**SUPPLIED RECORDS:**
━━━━━━━━━━━━━━━━━━━━
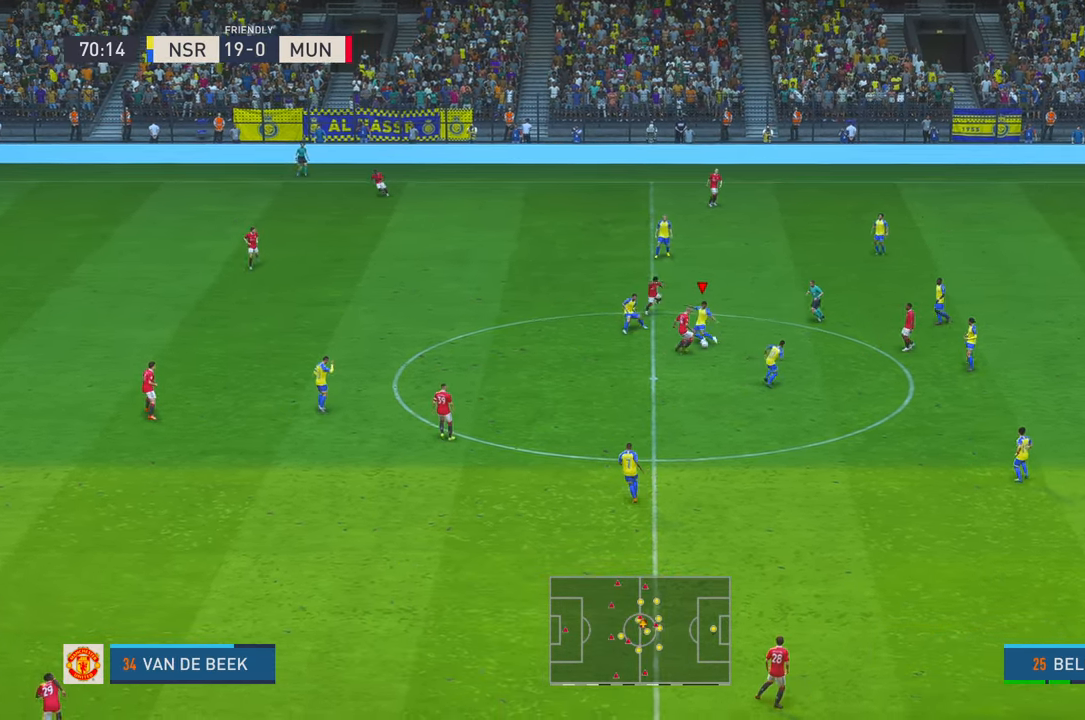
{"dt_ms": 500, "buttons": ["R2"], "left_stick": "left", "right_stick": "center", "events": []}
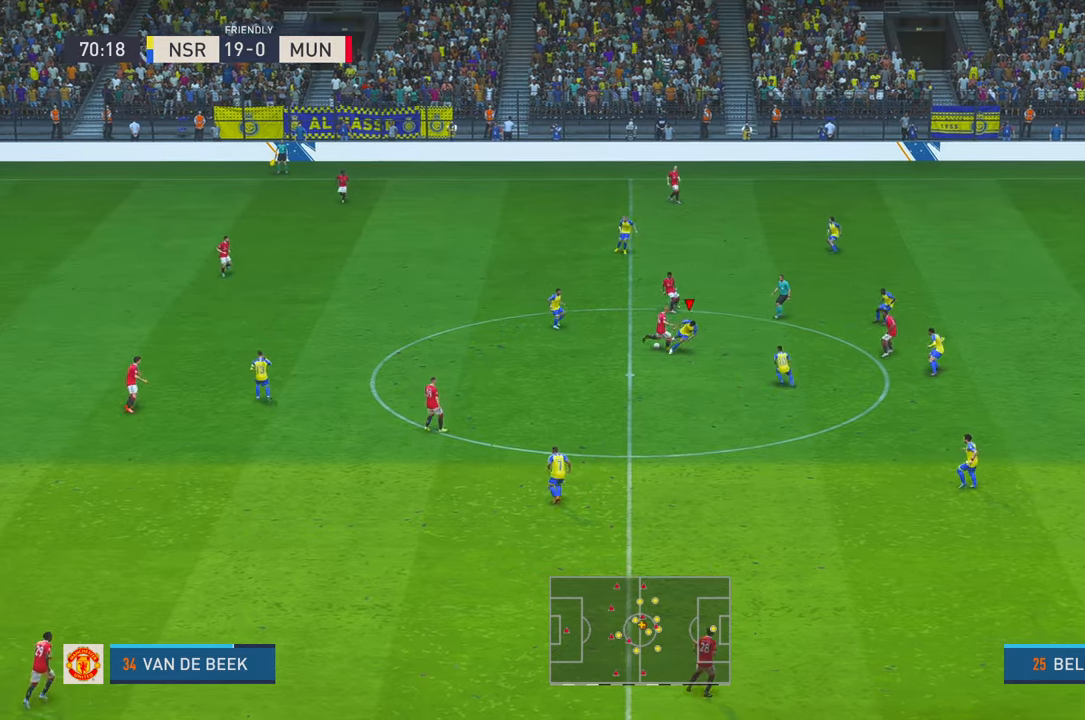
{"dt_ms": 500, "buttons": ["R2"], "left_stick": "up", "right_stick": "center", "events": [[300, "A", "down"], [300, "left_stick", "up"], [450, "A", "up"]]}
━━━━━━━━━━━━━━━━━━━━
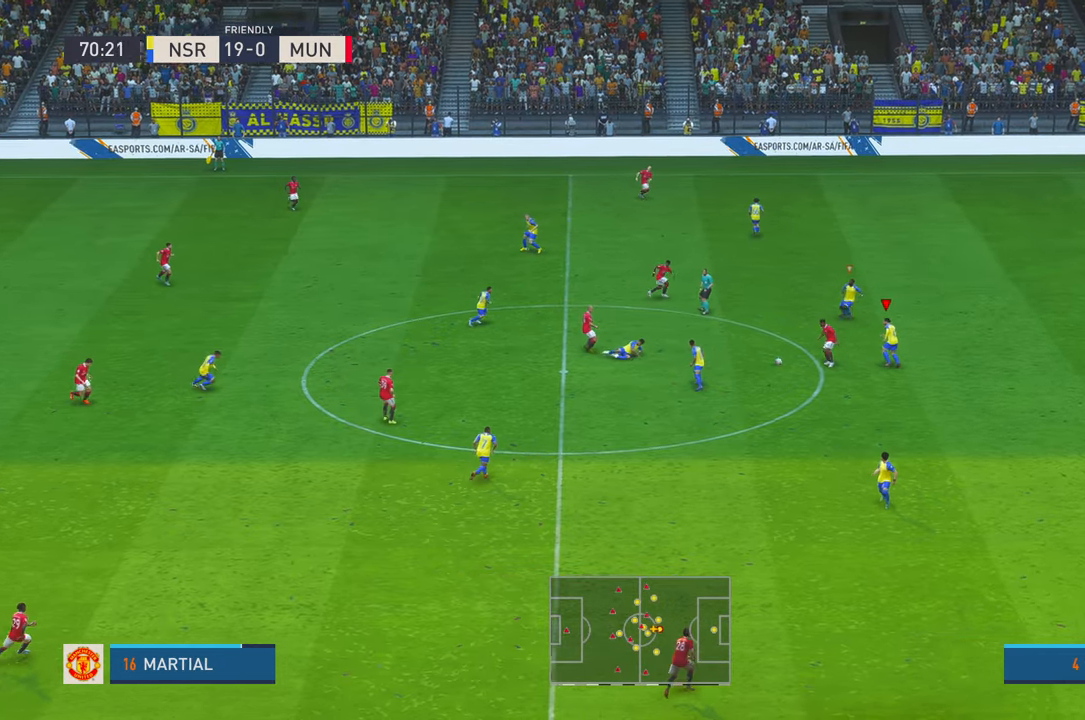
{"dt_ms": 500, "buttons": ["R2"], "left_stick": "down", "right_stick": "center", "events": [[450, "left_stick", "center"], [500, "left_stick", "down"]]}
━━━━━━━━━━━━━━━━━━━━
**EXERCISE:** What lines in the records above include the string "down"? Copy each one.

**TASK OUTPUT:**
{"dt_ms": 500, "buttons": ["R2"], "left_stick": "up", "right_stick": "center", "events": [[300, "A", "down"], [300, "left_stick", "up"], [450, "A", "up"]]}
{"dt_ms": 500, "buttons": ["R2"], "left_stick": "down", "right_stick": "center", "events": [[450, "left_stick", "center"], [500, "left_stick", "down"]]}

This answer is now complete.